> _Your objective_:
Count how many lines hold "brown" in the records, and respond with that number by itself.

^^^^^^^^^^^^^^^^

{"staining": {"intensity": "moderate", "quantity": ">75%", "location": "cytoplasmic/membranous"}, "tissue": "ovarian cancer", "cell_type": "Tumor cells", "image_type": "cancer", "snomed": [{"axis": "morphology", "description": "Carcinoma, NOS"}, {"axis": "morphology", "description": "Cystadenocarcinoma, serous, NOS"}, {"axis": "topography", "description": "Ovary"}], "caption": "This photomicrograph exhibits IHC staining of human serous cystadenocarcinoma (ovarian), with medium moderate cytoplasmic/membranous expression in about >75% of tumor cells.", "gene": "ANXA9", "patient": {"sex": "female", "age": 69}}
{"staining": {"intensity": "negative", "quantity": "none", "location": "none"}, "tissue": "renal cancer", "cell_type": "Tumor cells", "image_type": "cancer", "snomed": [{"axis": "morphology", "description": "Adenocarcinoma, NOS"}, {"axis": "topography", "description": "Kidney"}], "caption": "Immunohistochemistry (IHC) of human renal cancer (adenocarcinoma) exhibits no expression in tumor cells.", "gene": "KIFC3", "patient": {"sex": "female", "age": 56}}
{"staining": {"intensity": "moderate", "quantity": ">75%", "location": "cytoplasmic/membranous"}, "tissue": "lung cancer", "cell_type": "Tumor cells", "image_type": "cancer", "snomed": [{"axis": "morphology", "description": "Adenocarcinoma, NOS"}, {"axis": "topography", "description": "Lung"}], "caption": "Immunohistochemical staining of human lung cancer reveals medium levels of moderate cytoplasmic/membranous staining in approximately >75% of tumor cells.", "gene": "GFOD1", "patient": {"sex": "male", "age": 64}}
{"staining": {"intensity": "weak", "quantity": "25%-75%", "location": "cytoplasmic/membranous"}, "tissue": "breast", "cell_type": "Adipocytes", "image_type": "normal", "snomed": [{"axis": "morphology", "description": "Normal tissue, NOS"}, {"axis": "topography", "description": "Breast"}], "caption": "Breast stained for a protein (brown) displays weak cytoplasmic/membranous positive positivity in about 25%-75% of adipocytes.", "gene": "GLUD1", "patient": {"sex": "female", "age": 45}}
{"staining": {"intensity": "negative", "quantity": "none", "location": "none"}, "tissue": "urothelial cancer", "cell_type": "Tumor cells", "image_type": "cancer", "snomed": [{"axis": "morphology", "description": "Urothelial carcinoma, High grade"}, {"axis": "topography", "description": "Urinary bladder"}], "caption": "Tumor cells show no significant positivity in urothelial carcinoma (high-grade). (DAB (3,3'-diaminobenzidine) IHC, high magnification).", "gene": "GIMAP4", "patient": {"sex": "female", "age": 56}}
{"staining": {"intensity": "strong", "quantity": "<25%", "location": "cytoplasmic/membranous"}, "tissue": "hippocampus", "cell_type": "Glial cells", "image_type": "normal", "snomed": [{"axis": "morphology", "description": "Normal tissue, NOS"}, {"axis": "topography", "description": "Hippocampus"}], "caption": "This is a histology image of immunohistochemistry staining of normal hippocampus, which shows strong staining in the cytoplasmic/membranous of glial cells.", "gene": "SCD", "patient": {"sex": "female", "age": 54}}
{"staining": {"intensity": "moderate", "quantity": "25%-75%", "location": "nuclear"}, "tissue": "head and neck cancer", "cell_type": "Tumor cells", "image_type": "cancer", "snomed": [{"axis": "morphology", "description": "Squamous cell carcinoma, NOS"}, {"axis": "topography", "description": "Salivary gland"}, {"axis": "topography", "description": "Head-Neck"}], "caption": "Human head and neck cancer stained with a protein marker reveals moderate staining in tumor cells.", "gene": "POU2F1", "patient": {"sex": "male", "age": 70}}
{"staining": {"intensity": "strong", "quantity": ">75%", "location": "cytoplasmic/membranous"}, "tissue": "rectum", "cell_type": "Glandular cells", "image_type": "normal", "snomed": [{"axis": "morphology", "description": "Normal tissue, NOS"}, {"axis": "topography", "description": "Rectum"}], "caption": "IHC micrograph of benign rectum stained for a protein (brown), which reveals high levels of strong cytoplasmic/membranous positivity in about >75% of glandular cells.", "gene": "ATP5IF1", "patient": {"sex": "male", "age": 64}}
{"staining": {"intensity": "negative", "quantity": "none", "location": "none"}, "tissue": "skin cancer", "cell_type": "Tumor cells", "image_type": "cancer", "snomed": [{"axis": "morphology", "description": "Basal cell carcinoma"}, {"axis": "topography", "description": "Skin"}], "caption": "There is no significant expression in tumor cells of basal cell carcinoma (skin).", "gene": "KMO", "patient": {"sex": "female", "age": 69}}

^^^^^^^^^^^^^^^^

> _Result for this task_:
2